When Scott Schober, president of a Metuchen technology company, flipped it on in an officer cafeteria at a New Jersey jail several months ago, a warning immediately flashed.

“I turned around and walked out and said, ‘You’ve got phones in there,”‘ he said, describing the demonstration he gave for officials. “They basically said, ‘We’re not surprised.”‘

Cell phones are illegal in jails and prisons, and officers are supposed to be on the front lines of keeping them out. For Schober, the incident highlighted the pervasive nature of a problem that has dogged prison officials here and around the country.

State and county corrections officials in New Jersey are quietly testing new technology as they step up efforts to stem the tide of illegal phones behind bars. Department of Corrections Commissioner Gary Lanigan said an internal committee is examining whether to invest in detection equipment, along with recommending ways to improve security.

Law enforcement officials say phones can be as dangerous as weapons and allow inmates to continue terrorizing neighborhoods long after they’ve been locked up. Prisoners with cell phones have directed gang activity. They have intimidated witnesses. One inmate at New Jersey State Prison in Trenton allegedly ordered, over a cell phone, the murder of an ex-girlfriend who testified during his trial.
But despite security upgrades and increased penalties for having phones in prison, there are signs the problem is getting worse in New Jersey.

Inmates are making fewer calls on prison land lines, which can be monitored by officers. Meanwhile, the number of phones found in prisons has increased 50 percent over the last year. The most phones, 190 of 259 this year, were in Northern State Prison in Newark, one of the state’s most secure facilities.

“There are routinely finds of cell phones that you don’t hear about,” Lanigan said. “Searches have been enhanced. They just have to be enhanced more.”

With phones costing $500 on the prison black market, some officers have allegedly sought a cut of the action.

On Sept. 23, authorities announced the indictment of former corrections officer Luis Roman, saying he circumvented security by stashing phones and drugs under his protective vest or in his boots, then used a network of inmates to distribute them inside the prison.

Lanigan said officers can make $40,000 a year smuggling contraband into prisons, calling it an “inducement” for corruption.

“I can’t stand here and say we don’t have corrupt employees,” he said.

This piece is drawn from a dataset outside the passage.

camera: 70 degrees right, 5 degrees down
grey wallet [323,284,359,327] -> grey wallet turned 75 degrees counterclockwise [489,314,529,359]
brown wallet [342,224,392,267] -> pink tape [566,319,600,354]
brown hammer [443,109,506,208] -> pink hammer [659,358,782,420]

Jim McGonigal, president of the New Jersey Law Enforcement Supervisors Association, which represents corrections sergeants, said pursuing high-profile cases against officers helps deter future corruption.

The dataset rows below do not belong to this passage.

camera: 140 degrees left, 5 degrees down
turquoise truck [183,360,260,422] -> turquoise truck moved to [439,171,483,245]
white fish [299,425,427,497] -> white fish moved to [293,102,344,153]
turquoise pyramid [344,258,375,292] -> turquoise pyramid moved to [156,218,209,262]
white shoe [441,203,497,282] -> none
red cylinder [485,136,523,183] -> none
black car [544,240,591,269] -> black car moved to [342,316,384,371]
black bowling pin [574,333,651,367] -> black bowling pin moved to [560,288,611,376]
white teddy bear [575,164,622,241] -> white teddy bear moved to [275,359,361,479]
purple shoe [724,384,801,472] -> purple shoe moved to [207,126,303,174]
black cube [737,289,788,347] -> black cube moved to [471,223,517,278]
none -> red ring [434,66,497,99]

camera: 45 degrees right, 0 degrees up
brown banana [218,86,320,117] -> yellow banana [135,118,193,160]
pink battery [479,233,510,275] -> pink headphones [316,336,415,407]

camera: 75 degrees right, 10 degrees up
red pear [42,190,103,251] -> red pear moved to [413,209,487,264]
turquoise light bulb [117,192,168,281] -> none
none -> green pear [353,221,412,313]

“We have to send a message to the staff: If you do something stupid like this, there’s going to be consequences,” he said. “I don’t mean taking away your pension. I mean serious jail time.”

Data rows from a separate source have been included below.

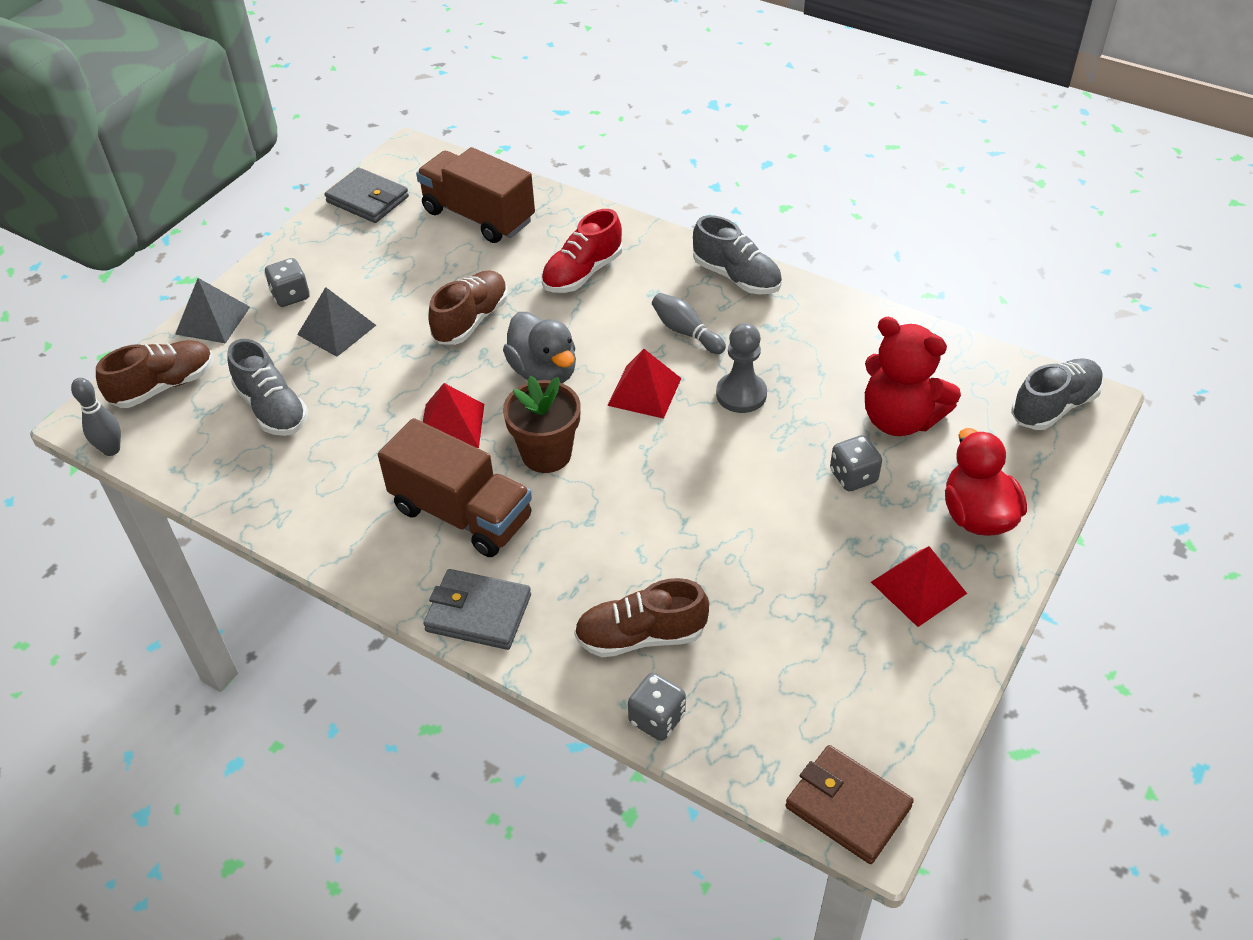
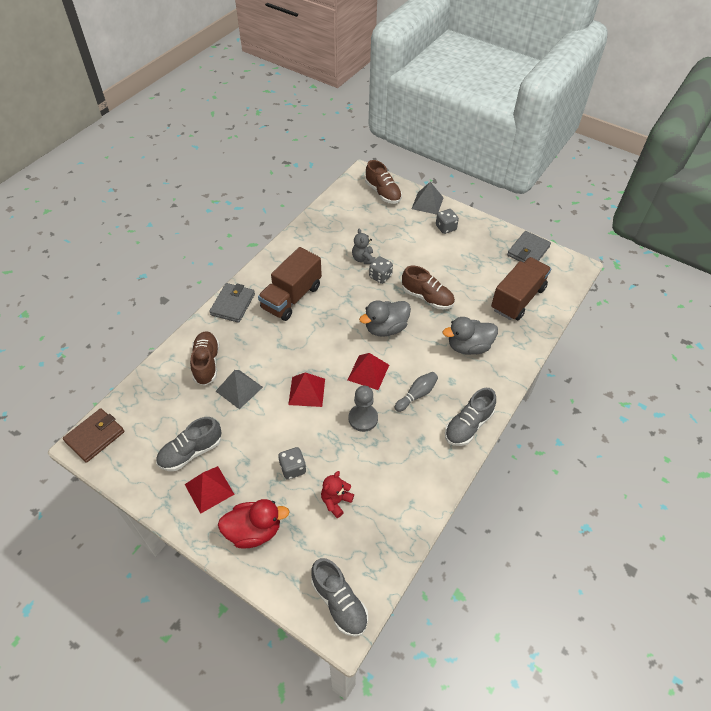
camera: 90 degrees right, 5 degrees up
grey bowling pin [71,378,121,456] -> none
grey shoe [227,339,308,436] -> grey shoe moved to [156,417,221,471]
grey pyramid [297,287,376,357] -> grey pyramid moved to [216,370,263,409]
red pyramid [423,383,484,448] -> red pyramid moved to [288,372,325,407]
brown flower pot [503,376,581,473] -> none
red shoe [542,209,622,293] -> grey duck [443,317,498,355]
grey dice [628,673,686,741] -> grey dice moved to [369,256,393,284]
red teddy bear [865,317,961,436] -> red teddy bear [321,471,354,518], size x0.55
none -> grey teddy bear [352,228,375,264]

Corrections started tracking phone seizures separately in August 2008. Over the next year, 266 phones were found in prisons, according to officials. Then, from August 2009 to July 2010, 339 phones were found, a 50 percent increase.
Corrections spokeswoman Deirdre Fedkenheuer said more seizures are the result of more searches.

“The searches will continue to be vigorous and frequent, the prosecutions for corrupted staff, visitors and inmates will go on, and we are not ruling anything out in our pursuit to rid the prisons of cell phones,” she said.

Lanigan says the ultimate solution is to legalize jamming cell phone signals in prisons, now banned by the Federal Communications Commission. He is one of many prison officials across the country who, along with elected leaders including Gov. Chris Christie, are pushing a bill in Congress to change that.

The bill has already cleared the U.S. Senate, but the version in the House of Representatives is still in committee.

A group advocating for cell phone companies has opposed the bill, and companies that sell alternate technologies criticize jamming as clumsy and raise concerns it could block legitimate communication near the prison.

Some prison systems have implemented other measures.

Mississippi recently became the first state to install antennas that intercept cell phone communications within a prison. When someone tries to send a text message or make a call, the antenna catches the signal and checks a database to see if it came from a registered number.

Authorized calls are rerouted to commercial carriers, while unauthorized calls are stopped. In one month, the state blocked 216,320 communication attempts, Mississippi officials said.

Fedkenheuer said the technology may not be the right fit for New Jersey because there’s no need to allow authorized calls all cell phones are banned from state prisons.

There are other methods to detect and locate phones in prisons. For example, New Jersey was the first state to train dogs to hunt phones.

Others, like Schober’s company, are pushing high-tech options. Schober said his handheld devices can detect the signals cell phones send when turned on or transmitting data. A directional antenna helps locate the phone. He said his company has sold about two dozen devices in New Jersey, but won’t say who bought them.

Lanigan believes jamming prison phones is the future. It’s the best way, he is fond of saying, to turn a cell phone into a “4-ounce piece of garbage.”